CIMA goes to court to stop TWDC takeover of Euro Disney


The French investment fund Charity & Investment Merger Arbitrage Fund – CIMA, which holds less than 1% of the share capital of Euro Disney, said on Monday it had filed an appeal against the decision of the French Financial Markets Authority (AMF) to authorize the takeover of the US parent unveiled in February.

While The Walt Disney Company has embarked on a complete takeover procedure of the capital of Euro Disney, French assest manger CIMA  considers that the procedure was not conducted in the common interest of the shareholders.

The Walt Disney Company announced on the 20 February that  they now owned up to 72.34% of the capital of Euro Disney S.C.A. as a result of capital increases made in three of its subsidiaries (EDL Holding Company, Euro Disney Investments, and EDL Corporation).

The next stage in the recapitalization of Euro Disney S.C.A. the mandatory tender offer (OPO) on all shares Euro Disney they do not possess  opened on April 2 and was expected to run until to 24 April 2015.  This has now been extended by the AMF until the Paris Appeal Court makes a ruling.

The Fund Charity & Merger Arbitrage Fund (CIMA) on 9 April 2015 filed an action for annulment before the Paris Appeal Court “against the AMF’s decision to declare conformity deposited on the public offer by the Euro Disney SCA Group Walt Disney Company,” according to a statement.

“This public offering completes a  situation of abuse of power in Euro Disney, which is not managed in the common interest of its shareholders or even its own corporate interests,” according to the fund.

 “All these actions appear likely to constitute the abuse of corporate assets offenses to the detriment of Euro Disney, presentation of inaccurate accounts and communication of false or misleading information.
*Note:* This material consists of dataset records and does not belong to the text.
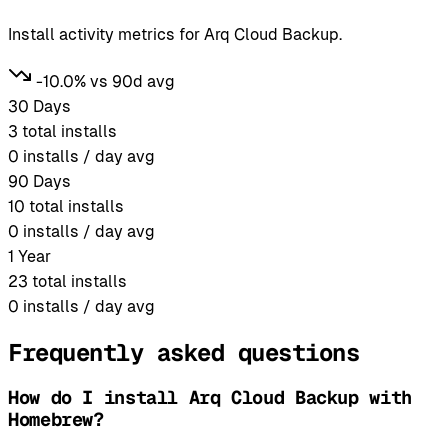
Install activity metrics for Arq Cloud Backup.
-10.0% vs 90d avg
30 Days
3
total installs
0
installs / day avg
90 Days
10
total installs
0
installs / day avg
1 Year
23
total installs
0
installs / day avg
Frequently asked questions
How do I install Arq Cloud Backup with
Homebrew?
A complaint on these grounds was filed by CIMA with the national financial Parquet “, details the CIMA counsel, Mr. Julien Visconti.

The fund also says it plans in the coming weeks to launch an action in civil proceedings “for the return of hundreds of millions of euros improperly levied by the controlling shareholder in Euro Disney.”

On 17 February the shareholders of Euro Disney, meeting at the companies General Assembly approved the one billion euro recapitalize plan by nearly 95%.  Euro Disney has previously experienced financial restructuring in 1994 and 2004.